Extracted data

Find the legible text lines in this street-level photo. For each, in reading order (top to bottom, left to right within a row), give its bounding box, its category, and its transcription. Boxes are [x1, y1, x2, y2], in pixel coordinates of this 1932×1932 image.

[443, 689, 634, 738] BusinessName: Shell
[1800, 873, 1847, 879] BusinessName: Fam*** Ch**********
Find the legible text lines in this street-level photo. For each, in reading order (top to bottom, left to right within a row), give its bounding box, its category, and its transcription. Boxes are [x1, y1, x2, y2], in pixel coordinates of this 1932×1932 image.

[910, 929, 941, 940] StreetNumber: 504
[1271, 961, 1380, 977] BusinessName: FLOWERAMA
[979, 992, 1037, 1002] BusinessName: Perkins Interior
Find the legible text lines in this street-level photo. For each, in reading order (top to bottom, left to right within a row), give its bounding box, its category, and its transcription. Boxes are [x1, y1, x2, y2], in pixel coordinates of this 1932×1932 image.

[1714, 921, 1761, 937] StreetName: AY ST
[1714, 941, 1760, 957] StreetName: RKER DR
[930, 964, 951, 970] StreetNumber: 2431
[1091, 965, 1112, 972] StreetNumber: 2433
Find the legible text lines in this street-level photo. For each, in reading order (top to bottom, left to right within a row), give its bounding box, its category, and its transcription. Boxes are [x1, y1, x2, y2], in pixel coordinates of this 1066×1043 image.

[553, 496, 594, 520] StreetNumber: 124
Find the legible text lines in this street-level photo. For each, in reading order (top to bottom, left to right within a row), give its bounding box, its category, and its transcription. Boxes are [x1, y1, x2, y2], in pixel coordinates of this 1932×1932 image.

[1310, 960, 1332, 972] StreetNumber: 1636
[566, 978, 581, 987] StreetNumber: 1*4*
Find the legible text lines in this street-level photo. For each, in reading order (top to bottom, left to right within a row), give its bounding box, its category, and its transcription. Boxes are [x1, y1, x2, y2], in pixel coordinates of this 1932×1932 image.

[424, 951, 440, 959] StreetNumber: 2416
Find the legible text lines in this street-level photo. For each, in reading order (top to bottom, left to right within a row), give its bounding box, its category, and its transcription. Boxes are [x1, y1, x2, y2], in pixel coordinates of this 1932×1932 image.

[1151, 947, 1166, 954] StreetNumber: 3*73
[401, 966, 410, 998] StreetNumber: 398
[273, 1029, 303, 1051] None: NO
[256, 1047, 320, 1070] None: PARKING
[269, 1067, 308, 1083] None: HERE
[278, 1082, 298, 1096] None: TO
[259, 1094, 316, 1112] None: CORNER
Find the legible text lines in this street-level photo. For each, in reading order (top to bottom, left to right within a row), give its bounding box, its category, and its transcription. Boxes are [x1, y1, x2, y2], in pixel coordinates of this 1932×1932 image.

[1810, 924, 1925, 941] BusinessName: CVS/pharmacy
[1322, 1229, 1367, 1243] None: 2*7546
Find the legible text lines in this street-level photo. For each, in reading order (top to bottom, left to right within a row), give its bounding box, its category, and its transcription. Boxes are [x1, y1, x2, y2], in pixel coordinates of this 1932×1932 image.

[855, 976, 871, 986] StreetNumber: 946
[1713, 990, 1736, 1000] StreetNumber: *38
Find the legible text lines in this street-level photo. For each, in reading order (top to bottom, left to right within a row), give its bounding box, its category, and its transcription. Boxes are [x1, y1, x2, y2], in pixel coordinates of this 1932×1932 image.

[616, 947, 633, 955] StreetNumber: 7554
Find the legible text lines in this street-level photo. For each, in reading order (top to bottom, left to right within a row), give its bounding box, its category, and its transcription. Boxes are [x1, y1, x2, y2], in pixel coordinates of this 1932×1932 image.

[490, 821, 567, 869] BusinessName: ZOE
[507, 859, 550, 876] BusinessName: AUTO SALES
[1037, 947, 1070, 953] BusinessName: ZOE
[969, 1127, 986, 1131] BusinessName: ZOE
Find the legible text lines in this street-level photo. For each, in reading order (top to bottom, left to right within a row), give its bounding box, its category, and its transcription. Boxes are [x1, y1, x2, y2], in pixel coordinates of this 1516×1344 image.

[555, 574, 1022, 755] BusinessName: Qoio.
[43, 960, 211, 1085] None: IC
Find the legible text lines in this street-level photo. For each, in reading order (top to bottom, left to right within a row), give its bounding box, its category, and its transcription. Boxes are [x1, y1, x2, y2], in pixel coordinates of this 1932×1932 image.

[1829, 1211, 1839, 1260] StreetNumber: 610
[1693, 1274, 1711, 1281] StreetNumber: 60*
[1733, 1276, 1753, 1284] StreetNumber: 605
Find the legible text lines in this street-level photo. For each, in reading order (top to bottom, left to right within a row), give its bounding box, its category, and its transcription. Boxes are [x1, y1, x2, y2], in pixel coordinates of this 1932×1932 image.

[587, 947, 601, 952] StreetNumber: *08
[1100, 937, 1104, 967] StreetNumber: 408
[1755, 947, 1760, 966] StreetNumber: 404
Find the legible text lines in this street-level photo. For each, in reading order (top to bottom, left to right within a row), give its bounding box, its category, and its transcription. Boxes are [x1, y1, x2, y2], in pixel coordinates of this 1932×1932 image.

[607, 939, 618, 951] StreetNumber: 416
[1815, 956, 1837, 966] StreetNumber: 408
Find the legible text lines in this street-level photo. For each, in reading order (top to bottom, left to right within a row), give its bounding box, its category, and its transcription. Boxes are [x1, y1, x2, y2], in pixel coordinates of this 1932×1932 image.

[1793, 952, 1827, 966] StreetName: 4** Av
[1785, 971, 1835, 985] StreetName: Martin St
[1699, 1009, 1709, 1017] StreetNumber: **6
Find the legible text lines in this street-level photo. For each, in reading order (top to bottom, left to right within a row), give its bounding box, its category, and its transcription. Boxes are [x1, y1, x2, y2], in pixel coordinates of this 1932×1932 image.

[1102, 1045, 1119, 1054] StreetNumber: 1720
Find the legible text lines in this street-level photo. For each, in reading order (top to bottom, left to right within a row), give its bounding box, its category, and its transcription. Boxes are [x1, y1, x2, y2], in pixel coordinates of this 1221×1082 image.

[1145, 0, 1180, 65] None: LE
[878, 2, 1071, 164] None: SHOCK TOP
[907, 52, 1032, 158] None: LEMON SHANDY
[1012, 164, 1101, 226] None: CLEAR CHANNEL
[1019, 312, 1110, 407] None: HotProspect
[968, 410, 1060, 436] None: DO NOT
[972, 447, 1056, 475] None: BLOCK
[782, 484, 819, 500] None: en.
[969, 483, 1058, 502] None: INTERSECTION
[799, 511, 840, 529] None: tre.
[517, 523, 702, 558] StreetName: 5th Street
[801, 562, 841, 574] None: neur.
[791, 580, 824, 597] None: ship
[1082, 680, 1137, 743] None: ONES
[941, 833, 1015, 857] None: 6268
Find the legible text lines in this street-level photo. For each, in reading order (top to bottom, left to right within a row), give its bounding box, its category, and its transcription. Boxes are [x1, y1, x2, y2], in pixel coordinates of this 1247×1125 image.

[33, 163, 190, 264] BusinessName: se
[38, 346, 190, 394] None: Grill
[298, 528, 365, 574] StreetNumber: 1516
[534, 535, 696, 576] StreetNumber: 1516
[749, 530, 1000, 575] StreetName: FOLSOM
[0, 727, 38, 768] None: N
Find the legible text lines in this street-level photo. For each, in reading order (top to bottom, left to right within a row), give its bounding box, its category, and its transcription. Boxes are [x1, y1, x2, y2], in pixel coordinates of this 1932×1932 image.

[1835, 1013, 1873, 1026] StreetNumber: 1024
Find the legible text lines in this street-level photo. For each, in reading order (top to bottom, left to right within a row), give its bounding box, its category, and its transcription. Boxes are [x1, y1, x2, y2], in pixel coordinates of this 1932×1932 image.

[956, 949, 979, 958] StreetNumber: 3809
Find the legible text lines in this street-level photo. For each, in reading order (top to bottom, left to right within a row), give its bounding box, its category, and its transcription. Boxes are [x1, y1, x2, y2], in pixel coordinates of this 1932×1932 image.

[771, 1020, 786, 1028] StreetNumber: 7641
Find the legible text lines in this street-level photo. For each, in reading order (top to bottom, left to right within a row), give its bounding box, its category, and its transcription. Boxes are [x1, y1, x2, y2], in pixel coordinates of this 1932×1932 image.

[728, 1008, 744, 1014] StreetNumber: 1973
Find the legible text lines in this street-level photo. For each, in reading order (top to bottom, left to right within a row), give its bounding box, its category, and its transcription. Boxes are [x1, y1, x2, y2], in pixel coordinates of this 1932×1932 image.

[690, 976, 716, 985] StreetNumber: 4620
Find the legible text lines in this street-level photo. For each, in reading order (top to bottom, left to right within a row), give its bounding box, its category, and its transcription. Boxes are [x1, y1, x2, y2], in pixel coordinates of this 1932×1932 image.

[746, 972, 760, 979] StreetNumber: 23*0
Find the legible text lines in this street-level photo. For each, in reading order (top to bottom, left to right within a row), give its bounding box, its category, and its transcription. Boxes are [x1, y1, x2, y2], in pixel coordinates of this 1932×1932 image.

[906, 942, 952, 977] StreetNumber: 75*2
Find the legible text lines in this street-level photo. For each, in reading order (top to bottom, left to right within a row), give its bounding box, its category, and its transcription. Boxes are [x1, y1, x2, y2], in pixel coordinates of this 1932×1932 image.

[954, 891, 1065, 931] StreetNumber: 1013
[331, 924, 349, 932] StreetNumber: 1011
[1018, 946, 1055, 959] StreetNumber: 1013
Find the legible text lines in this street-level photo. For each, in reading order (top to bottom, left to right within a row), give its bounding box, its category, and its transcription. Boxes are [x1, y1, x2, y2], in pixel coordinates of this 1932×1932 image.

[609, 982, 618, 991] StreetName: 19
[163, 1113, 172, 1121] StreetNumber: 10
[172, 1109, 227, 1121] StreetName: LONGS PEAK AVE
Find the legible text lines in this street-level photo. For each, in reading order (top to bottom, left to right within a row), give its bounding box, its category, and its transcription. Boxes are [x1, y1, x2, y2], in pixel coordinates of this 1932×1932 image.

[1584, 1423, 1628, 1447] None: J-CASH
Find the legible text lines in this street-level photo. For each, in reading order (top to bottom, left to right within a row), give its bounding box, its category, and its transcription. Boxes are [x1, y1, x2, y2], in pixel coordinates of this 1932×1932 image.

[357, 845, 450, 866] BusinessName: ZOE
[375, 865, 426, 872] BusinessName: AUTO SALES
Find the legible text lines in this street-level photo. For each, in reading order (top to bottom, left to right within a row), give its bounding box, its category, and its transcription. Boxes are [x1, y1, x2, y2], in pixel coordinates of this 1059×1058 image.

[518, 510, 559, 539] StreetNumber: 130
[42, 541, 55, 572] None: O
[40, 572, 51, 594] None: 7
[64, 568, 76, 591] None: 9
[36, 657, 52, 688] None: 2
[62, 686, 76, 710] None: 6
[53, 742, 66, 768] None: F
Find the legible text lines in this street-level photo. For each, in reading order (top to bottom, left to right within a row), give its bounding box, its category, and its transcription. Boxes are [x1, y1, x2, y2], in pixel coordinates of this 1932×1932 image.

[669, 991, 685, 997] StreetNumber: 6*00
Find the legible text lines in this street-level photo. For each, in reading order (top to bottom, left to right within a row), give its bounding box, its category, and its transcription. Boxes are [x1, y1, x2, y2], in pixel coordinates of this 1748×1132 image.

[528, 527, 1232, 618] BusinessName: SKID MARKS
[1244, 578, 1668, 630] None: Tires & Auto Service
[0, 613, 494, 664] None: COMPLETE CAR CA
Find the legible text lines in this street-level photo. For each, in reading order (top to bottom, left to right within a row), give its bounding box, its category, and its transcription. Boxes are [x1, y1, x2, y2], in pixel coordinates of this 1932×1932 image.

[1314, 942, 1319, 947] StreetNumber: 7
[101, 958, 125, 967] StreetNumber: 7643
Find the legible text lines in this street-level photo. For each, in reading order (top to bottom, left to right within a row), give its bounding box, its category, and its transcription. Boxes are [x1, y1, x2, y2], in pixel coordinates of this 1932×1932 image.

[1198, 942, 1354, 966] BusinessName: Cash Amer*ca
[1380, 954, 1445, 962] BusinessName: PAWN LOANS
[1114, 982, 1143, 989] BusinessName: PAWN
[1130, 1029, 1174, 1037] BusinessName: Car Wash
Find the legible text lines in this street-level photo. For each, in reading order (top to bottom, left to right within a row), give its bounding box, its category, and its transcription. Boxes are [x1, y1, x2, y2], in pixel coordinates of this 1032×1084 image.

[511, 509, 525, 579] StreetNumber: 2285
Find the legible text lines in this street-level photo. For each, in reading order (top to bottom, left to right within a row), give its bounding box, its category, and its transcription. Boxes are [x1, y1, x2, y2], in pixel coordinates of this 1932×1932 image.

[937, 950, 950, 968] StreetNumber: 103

Task prompt
Rewrite the lines from the one containing "this 1032×1084 image." through the end of the records, replacing "street-level photo" with "street-view photo" and keeping everything else the same.

Written answer
Find the legible text lines in this street-view photo. For each, in reading order (top to bottom, left to right within a row), give its bounding box, its category, and its transcription. Boxes are [x1, y1, x2, y2], in pixel coordinates of this 1032×1084 image.

[511, 509, 525, 579] StreetNumber: 2285
Find the legible text lines in this street-view photo. For each, in reading order (top to bottom, left to right within a row), give its bounding box, its category, and its transcription. Boxes are [x1, y1, x2, y2], in pixel coordinates of this 1932×1932 image.

[937, 950, 950, 968] StreetNumber: 103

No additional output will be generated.